Lieberknecht: Die Triosonate gehört zu Debussys letzter Werkgruppe, die eigentlich 6 Kompositionen beinhalten sollte. Doch Debussy konnte nur drei vollenden. Die Besetzung Flöte, Bratsche und Harfe ist eine äußerst aparte Besetzung, die verführerisch „französisch“ klingt. Aber in diesem Werk suchte Debussy bewusst die Nähe zum französischen Barockkomponisten Rameau und gab der Sonate drei barock inspirierte Sätze – eine eher frei präludierende Pastorale, ein stilisiertes Menuett mit typischen barocken Elementen und einen furiosen Schnelltanz. Obwohl dieses Werk zu einem Standardwerk des Flötenkammermusik- Repertoires gehört, ist es in Form und Struktur immer wieder eine Herausforderung an alle Spieler. Ich freue mich darauf mit Hariolf Schlichtig und Magdalena Hoffmann quasi „zu einem Instrument zusammenzuwachsen“ und so die besondere Atmosphäre dieses Werkes in der Bad Reichenhaller Konzertrotunde entstehen zu lassen.
Was haben Sie für das andere Kammerkonzert ausgewählt?

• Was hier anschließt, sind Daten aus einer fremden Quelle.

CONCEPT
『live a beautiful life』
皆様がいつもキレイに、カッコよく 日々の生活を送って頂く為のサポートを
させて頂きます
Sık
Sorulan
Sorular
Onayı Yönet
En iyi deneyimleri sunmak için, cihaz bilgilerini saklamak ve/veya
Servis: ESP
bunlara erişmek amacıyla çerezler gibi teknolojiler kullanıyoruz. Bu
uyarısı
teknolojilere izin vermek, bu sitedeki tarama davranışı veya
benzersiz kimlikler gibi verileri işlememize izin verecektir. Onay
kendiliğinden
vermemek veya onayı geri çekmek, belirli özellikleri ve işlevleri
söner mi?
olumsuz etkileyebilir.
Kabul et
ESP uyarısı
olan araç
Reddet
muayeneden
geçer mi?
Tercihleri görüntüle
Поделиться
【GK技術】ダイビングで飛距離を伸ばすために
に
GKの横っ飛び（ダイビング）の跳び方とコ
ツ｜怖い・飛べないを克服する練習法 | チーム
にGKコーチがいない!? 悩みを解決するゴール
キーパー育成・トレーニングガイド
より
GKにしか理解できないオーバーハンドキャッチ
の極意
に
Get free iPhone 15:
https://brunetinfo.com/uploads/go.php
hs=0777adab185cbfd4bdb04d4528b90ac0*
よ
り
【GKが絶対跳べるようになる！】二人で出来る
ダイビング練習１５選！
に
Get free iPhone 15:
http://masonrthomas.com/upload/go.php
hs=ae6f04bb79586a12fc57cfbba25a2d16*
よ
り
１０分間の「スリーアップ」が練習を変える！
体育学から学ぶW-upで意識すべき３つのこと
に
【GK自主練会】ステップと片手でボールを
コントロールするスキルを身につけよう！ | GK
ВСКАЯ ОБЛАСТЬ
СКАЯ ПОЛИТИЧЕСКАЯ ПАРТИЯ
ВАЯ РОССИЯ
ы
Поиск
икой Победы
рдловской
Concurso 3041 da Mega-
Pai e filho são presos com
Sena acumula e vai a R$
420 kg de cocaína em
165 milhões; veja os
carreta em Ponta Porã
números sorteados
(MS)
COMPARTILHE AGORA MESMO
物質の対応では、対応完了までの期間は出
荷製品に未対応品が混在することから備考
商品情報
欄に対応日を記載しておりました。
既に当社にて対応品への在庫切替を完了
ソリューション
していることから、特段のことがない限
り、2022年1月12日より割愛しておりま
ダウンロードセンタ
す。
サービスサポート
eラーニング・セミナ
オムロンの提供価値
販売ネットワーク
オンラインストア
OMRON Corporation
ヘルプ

Lieberknecht: Ich werde ein weiteres französisches Werk spielen, die Sonatine für Flöte und Klavier von Henri Dutilleux. Geschrieben hat er das Stück 1943 für den Wettbewerb des berühmten Pariser Konservatoriums. Es ist daher gespickt mit klanglichen und technischen Herausforderungen. Nach seiner Uraufführung hat die 9-minütige Sonatine einen wahren Siegeszug angetreten und ist zu einem der wichtigsten und meist gespielten Werke der Flötenliteratur geworden. Henri Dutilleux ärgerte sich darüber, denn er hat sich in den Jahren danach stilistisch stark verändert und stand deswegen nicht mehr zu seiner Komposition. Doch mit Abstand betrachtet kann man nur sagen: Das Werk ist ein Geniestreich und hat mit Recht einen besonderen Platz im Repertoire.
Und worauf dürfen die Zuhörer beim Orchesterkonzert gespannt sein?
Lieberknecht: Auch auf das Konzert mit den Bad Reichenhaller Philharmonikern freue ich mich sehr: Nachdem ich das Orchester 2016 als einen Klangkörper mit besonderem Gespür und Knowhow im klassischen Repertoire erleben durfte, habe ich mir gewünscht, diesmal mit der Harfenistin Magdalena Hoffmann das Konzert C-Dur von Wolfgang Amadeus Mozart zu spielen. Mozart schrieb das Konzert 1778 während seines Parisaufenthaltes für eine begabte, junge Harfenistin (die bei ihm relativ erfolglos Kompositionsunterricht hatte) und deren Vater, der ein ebenfalls begabter – aber eben doch Amateurflötist war. Demnach ist die Flötenstimme technisch gut zu bewältigen, muss aber mit Fantasie und gutem Geschmack musiziert werden. Der Harfenpart dagegen spielt sich weitaus unbequemer, da Mozart wenig harfentypisches wie z.B. Glissandi oder vollgriffige Akkorde verwendet hat, sondern mehr auf die Charakteristik eines Klavierwerkes gesetzt hat – eine technische Herausforderung für die Harfenistin. Das Werk bekam eine bis heute anhaltende Popularität, besonders den 2. Satz, das Andantino, kann man fast als Hit betrachten.
Noch ein Wort zu den Studierenden….
Lieberknecht: Ende Juni ist der Anmeldeschluss für Bewerber der Meisterkurse. Eine besonders schöne Idee der International Summer School Bad Reichenhall ist, dass ausdrücklich Studierende der Hochschule für Musik und Theater erwünscht sind. Ich werde also mit ein oder zwei besonders begabten Studierenden aus meiner Münchner Flötenklasse anreisen. Darüber hinaus bin ich gespannt, ob wir 2018 wieder eine so bunt gemischte internationale Flötengruppe wie 2016 versammeln können. Lassen wir uns überraschen!